Task description
Copy all the lines of the listing below exactly. Skip the images.
[Data]
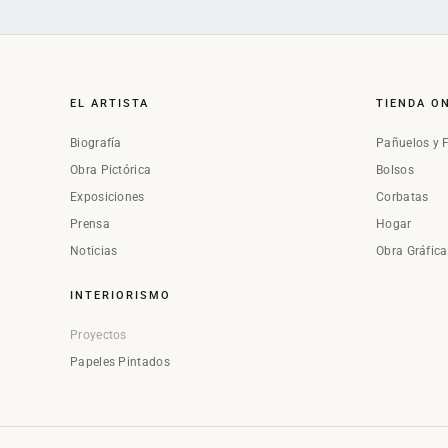
EL ARTISTA
TIENDA O
Biografía
Pañuelos y 
Obra Pictórica
Bolsos
Exposiciones
Corbatas
Prensa
Hogar
Noticias
Obra Gráfic
INTERIORISMO
Proyectos
Papeles Pintados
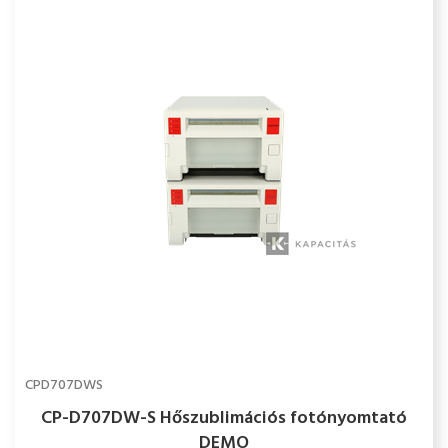
CPD707DWS
CP-D707DW-S Hőszublimációs fotónyomtató
DEMO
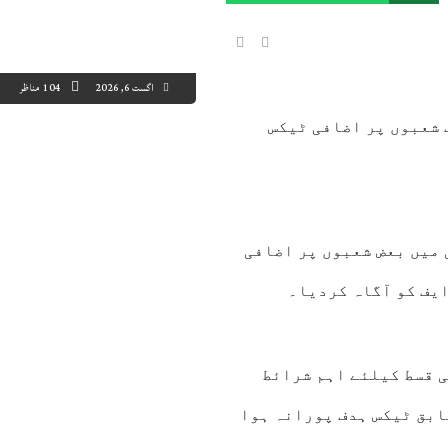
اگست 6, 2026
104 مناظر
 شعبوں پر اضافی ٹیکس
5:00
16:00
17:00
18:00
19:00
20:00
21:00
22
5°C
45°C
45°C
45°C
44°C
43°C
42°C
41
 میں بعض شعبوں پر اضافی
ایف کو آگاہ کردیا۔
ام کی اگلی قسط کیلئے اہم شرائط
ابق ٹیکس ہدف پورانہ ہوا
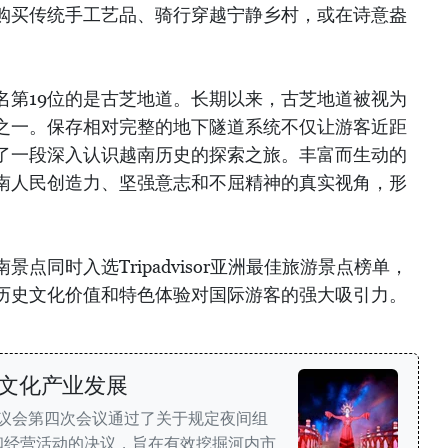
购买传统手工艺品、骑行穿越宁静乡村，或在诗意盎
名第19位的是古芝地道。长期以来，古芝地道被视为
之一。保存相对完整的地下隧道系统不仅让游客近距
了一段深入认识越南历史的探索之旅。丰富而生动的
南人民创造力、坚强意志和不屈精神的真实视角，形
点同时入选Tripadvisor亚洲最佳旅游景点榜单，
历史文化价值和特色体验对国际游客的强大吸引力。
文化产业发展
民议会第四次会议通过了关于规定夜间组
和经营活动的决议，旨在有效挖掘河内市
[/Data]
Answer
EL ARTISTA
TIENDA O
Biografía
Pañuelos y 
Obra Pictórica
Bolsos
Exposiciones
Corbatas
Prensa
Hogar
Noticias
Obra Gráfic
INTERIORISMO
Proyectos
Papeles Pintados
CPD707DWS
CP-D707DW-S Hőszublimációs fotónyomtató
DEMO
اگست 6, 2026
104 مناظر
 شعبوں پر اضافی ٹیکس
5:00
16:00
17:00
18:00
19:00
20:00
21:00
22
5°C
45°C
45°C
45°C
44°C
43°C
42°C
41
 میں بعض شعبوں پر اضافی
ایف کو آگاہ کردیا۔
ام کی اگلی قسط کیلئے اہم شرائط
ابق ٹیکس ہدف پورانہ ہوا
购买传统手工艺品、骑行穿越宁静乡村，或在诗意盎
名第19位的是古芝地道。长期以来，古芝地道被视为
之一。保存相对完整的地下隧道系统不仅让游客近距
了一段深入认识越南历史的探索之旅。丰富而生动的
南人民创造力、坚强意志和不屈精神的真实视角，形
点同时入选Tripadvisor亚洲最佳旅游景点榜单，
历史文化价值和特色体验对国际游客的强大吸引力。
文化产业发展
民议会第四次会议通过了关于规定夜间组
和经营活动的决议，旨在有效挖掘河内市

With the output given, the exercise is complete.